EOEPCA / deployment-guide

EOEPCA Deployment Guide
https://deployment-guide.docs.eoepca.org/
Apache License 2.0
3 stars 7 forks source link

Investigate possible use of OpenEBS #23

Open rconway opened 6 days ago

rconway commented 6 days ago

OpenEBS - https://openebs.io/

Investigate whether use of OpenEBS can be suggested in the Deployment Guide as a possible approach to establishing ReadWriteMany storage on any cluster.

This could support the EOEPCA Prerequisites as requested by #21.

jdries commented 5 days ago

We would appreciate this information very much. Also some explanation on operational cost and maintenance would be helpful, to allow us to assess how realistic it is to support rwx volumes via such a component. I also understand that this is used for performance, to avoid moving data across the network, but am wondering how this will work with a big cluster?
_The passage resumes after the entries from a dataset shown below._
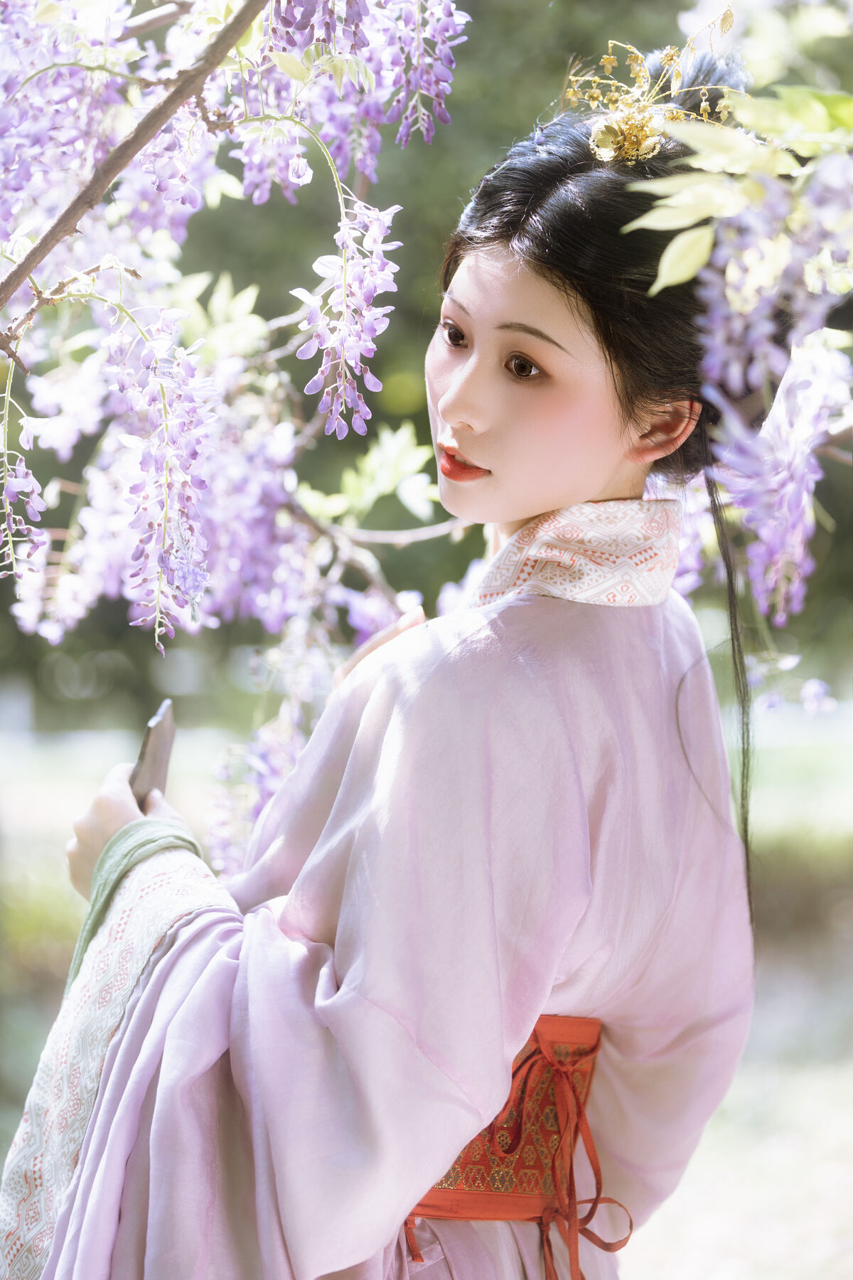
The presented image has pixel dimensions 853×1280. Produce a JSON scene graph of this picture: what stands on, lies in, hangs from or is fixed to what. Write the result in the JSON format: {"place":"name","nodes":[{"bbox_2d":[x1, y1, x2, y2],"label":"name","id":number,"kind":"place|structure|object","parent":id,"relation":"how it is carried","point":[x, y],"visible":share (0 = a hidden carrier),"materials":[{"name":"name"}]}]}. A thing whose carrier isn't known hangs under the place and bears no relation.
{"place":"outdoors","nodes":[
{"label":"outdoors","id":0,"kind":"place"},
{"bbox_2d":[0,691,852,1279],"label":"lawn","id":1,"kind":"structure","parent":0,"point":[625,1271],"materials":[{"name":"plant"}]},
{"bbox_2d":[2,46,763,1279],"label":"woman","id":2,"kind":"object","parent":1,"relation":"on","point":[570,311],"visible":0.96},
{"bbox_2d":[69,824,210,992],"label":"green cloth","id":3,"kind":"object","parent":2,"relation":"on","point":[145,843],"visible":0.33,"materials":[{"name":"green fabric"}]},
{"bbox_2d":[130,699,177,803],"label":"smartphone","id":4,"kind":"object","parent":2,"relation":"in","point":[153,752],"visible":0.6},
{"bbox_2d":[0,0,852,721],"label":"tree","id":5,"kind":"object","parent":1,"relation":"on","point":[402,507],"visible":0.55,"materials":[{"name":"green plant"}]},
{"bbox_2d":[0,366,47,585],"label":"flower cluster","id":6,"kind":"object","parent":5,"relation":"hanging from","point":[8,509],"visible":0.98,"materials":[{"name":"plant"}]},
{"bbox_2d":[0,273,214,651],"label":"flower cluster","id":7,"kind":"object","parent":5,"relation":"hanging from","point":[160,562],"visible":0.97,"materials":[{"name":"plant"}]},
{"bbox_2d":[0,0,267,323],"label":"branch","id":8,"kind":"object","parent":5,"relation":"attached to","point":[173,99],"visible":1,"materials":[{"name":"brown wood"}]},
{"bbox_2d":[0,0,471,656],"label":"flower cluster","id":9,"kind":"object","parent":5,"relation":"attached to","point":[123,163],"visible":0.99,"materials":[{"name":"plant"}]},
{"bbox_2d":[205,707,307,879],"label":"flower cluster","id":10,"kind":"object","parent":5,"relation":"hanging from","point":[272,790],"visible":0.32,"materials":[{"name":"plant"}]},
{"bbox_2d":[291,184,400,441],"label":"flower cluster","id":11,"kind":"object","parent":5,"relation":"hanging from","point":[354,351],"visible":0.92,"materials":[{"name":"purple plant"}]},
{"bbox_2d":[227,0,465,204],"label":"flower cluster","id":12,"kind":"object","parent":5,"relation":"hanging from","point":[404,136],"visible":0.91,"materials":[{"name":"purple plant"}]},
{"bbox_2d":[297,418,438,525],"label":"leaf cluster","id":13,"kind":"object","parent":5,"relation":"attached to","point":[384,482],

If I write data on one node, does it somehow stay there until another node tries to read it, or how does this high-performance kind of replication work?

spinto commented 5 days ago

hi @jdries , that's a good point about having more info about production (ops&maintenance) and I think this is not only about RWX volumes but for all the EOEPCA pre-requisites (e.g., even the K8S cluster itself). I have put a note in #21 to add more info on what is recommended for demo/test and what for production.
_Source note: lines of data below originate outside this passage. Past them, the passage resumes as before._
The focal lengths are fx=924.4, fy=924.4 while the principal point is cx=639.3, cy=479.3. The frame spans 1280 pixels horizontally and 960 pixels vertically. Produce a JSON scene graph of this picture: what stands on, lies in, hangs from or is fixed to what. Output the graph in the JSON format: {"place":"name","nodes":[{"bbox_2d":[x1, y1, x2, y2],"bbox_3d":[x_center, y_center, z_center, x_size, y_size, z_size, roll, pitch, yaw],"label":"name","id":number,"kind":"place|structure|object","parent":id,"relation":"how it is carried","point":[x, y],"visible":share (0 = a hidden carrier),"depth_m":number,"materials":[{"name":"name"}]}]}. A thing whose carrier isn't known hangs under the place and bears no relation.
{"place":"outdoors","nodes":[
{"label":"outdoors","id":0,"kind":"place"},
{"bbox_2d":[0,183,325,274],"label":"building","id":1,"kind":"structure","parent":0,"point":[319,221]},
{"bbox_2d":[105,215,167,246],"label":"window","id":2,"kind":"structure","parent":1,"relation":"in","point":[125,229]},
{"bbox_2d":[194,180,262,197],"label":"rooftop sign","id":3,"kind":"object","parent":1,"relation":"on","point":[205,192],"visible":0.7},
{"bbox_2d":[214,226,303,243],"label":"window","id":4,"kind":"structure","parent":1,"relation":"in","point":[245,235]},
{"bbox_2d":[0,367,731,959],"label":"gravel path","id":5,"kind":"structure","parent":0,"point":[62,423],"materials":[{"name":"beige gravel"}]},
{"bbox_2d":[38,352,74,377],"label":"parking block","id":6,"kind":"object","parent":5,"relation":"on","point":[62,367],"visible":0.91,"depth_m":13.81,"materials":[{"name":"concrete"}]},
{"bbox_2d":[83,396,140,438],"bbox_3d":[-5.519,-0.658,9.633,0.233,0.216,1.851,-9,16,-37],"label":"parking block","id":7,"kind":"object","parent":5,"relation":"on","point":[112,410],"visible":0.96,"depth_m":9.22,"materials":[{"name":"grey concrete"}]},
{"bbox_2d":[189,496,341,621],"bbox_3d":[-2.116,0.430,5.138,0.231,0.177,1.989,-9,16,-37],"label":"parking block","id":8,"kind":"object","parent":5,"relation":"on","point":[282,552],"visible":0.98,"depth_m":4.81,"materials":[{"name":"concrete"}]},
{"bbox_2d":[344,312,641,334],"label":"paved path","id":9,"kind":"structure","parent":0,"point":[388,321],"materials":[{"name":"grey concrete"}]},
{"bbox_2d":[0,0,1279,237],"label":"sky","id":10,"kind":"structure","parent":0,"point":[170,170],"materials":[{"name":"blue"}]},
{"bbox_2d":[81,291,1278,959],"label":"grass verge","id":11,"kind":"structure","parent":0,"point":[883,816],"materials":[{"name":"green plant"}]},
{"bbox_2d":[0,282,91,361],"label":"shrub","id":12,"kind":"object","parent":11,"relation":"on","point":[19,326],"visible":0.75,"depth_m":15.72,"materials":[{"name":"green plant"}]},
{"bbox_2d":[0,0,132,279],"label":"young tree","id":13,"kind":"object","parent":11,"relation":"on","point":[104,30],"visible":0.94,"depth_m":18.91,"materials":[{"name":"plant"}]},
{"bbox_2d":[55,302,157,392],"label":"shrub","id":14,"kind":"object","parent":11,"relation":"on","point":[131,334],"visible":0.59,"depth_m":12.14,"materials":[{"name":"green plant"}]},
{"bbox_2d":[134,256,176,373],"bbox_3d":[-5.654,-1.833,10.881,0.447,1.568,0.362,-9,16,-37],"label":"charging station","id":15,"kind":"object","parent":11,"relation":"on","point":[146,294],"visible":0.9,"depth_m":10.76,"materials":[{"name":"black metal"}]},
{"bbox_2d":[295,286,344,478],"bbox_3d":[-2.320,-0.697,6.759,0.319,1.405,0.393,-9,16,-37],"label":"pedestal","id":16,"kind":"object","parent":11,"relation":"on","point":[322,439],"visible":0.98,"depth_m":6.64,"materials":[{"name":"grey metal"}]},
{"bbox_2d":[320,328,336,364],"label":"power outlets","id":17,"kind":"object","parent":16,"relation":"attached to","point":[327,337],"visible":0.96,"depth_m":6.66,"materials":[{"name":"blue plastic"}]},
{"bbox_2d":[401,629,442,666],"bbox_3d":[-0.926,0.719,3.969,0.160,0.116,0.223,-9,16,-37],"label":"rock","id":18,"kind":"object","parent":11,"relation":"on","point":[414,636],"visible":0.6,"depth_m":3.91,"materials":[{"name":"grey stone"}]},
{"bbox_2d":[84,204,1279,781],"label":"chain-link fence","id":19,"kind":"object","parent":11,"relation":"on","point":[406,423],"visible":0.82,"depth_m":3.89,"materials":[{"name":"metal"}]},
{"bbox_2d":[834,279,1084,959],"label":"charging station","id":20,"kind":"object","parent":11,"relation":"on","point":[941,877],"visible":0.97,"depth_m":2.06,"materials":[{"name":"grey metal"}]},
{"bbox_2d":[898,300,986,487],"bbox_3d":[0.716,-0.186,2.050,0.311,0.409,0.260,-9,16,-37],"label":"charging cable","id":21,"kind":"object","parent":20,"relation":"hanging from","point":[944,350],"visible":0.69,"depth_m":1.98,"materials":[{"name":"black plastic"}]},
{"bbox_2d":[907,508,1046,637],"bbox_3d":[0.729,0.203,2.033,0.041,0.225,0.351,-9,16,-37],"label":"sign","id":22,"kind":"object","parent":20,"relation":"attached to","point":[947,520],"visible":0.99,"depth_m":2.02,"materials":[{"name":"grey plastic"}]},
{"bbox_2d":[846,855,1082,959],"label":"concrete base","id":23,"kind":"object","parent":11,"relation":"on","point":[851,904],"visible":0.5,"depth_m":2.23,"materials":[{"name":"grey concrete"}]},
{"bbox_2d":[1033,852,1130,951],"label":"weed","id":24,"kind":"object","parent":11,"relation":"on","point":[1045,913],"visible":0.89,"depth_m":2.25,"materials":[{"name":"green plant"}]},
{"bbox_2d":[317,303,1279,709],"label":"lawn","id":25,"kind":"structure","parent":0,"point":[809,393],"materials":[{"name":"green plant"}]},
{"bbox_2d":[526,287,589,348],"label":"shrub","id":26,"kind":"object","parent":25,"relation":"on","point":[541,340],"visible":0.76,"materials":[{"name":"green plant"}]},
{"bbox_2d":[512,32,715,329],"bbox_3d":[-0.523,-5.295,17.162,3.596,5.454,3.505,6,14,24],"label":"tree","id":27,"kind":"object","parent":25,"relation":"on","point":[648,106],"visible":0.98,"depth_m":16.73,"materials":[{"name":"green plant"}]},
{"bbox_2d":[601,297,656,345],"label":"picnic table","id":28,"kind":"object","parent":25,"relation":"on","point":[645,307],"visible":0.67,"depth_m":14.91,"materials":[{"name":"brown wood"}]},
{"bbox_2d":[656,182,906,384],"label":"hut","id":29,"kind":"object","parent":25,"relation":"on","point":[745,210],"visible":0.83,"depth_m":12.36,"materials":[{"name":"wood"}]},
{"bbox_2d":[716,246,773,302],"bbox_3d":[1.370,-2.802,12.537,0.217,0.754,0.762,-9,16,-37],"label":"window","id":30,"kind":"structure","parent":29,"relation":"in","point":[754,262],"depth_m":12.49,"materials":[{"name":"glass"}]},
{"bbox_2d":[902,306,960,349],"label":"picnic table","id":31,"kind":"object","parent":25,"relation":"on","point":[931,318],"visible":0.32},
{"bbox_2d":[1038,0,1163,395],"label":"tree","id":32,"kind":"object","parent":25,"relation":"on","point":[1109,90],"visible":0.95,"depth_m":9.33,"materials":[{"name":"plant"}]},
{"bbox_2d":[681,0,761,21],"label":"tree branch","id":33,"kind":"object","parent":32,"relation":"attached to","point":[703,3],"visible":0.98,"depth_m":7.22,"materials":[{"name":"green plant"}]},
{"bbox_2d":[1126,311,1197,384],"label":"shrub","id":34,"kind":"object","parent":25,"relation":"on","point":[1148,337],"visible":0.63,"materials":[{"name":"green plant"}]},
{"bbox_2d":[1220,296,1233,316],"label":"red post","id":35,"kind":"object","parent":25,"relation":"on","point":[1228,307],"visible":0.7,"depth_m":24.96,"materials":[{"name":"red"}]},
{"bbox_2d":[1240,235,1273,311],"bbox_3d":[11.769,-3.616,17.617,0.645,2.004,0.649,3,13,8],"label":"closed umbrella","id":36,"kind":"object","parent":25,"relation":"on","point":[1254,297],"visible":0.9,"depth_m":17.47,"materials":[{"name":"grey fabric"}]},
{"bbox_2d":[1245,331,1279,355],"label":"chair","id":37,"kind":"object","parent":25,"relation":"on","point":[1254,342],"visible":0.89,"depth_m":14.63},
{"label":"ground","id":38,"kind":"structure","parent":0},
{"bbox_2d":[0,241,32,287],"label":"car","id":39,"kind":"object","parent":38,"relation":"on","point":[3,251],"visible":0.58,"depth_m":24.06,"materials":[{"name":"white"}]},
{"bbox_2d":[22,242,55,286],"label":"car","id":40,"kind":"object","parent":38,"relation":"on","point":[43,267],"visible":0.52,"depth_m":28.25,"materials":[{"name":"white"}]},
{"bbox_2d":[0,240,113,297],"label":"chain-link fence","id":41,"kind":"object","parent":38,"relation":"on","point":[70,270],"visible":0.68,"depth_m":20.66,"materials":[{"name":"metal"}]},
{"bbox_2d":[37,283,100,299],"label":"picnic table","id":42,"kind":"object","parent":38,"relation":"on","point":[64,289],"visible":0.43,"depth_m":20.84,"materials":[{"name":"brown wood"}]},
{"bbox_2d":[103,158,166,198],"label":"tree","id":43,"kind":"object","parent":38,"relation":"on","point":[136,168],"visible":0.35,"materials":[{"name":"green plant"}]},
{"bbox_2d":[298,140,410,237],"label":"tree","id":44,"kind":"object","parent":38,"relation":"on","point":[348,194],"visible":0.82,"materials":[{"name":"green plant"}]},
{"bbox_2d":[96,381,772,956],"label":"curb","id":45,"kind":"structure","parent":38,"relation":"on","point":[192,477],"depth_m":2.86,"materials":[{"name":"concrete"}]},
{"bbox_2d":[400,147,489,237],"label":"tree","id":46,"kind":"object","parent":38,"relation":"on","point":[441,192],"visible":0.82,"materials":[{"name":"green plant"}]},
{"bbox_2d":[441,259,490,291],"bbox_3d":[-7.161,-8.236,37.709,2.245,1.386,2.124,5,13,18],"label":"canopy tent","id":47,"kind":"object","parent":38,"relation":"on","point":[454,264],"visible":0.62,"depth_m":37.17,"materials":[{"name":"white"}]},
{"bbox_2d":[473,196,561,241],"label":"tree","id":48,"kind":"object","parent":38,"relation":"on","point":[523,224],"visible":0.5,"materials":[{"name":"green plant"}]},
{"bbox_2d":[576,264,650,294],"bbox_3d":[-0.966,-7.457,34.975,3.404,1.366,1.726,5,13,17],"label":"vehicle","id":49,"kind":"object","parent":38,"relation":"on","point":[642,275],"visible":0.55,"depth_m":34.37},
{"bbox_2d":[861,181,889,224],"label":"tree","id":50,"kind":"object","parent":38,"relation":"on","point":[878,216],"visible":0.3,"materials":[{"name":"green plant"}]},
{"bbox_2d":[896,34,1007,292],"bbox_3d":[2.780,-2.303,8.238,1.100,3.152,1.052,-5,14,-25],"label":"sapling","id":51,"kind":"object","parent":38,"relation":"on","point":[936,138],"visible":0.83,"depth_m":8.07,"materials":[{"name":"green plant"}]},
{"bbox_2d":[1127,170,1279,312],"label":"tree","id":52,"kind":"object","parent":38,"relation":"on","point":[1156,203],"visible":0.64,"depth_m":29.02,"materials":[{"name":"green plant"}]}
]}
About the other points, I cannot speak about OpenEBS, I have never used it, but using IBM Spectrum Scale, LUSTRE or GlusterFS is very realistic to support ReadWriteMany volumes in K8S. This is used in production in many HPC centers (CERN) and I have myself used both GlusterFS and IBM Spectrum Scale in EUMETSAT for a big 2000 CPU-cores K8S cluster for multi-mission bulk data processing.

About how does it works, for most the backend is a distributed file system, which stores the data in multiple replicas in storage nodes "as close as possible" to the computing nodes and use multi-tier "intelligent" caching (based on read/write statistics on fs files and folders) to improve overall performance/stability. Over-simplifying, and here I hope no one expert in HTC/HPC reads this otherwise they will kill me :), if you write something in a folder from node A, some bits may go on node A and in parallel (and in the background) go also to nodes B and C, then when you read from D you will read in parallel from A B and C , but caching also on D. At some point if you always write on A and read from D, D will become the reference, plus your future writes from A will go directly to D and the cached bits on B and C will be deleted.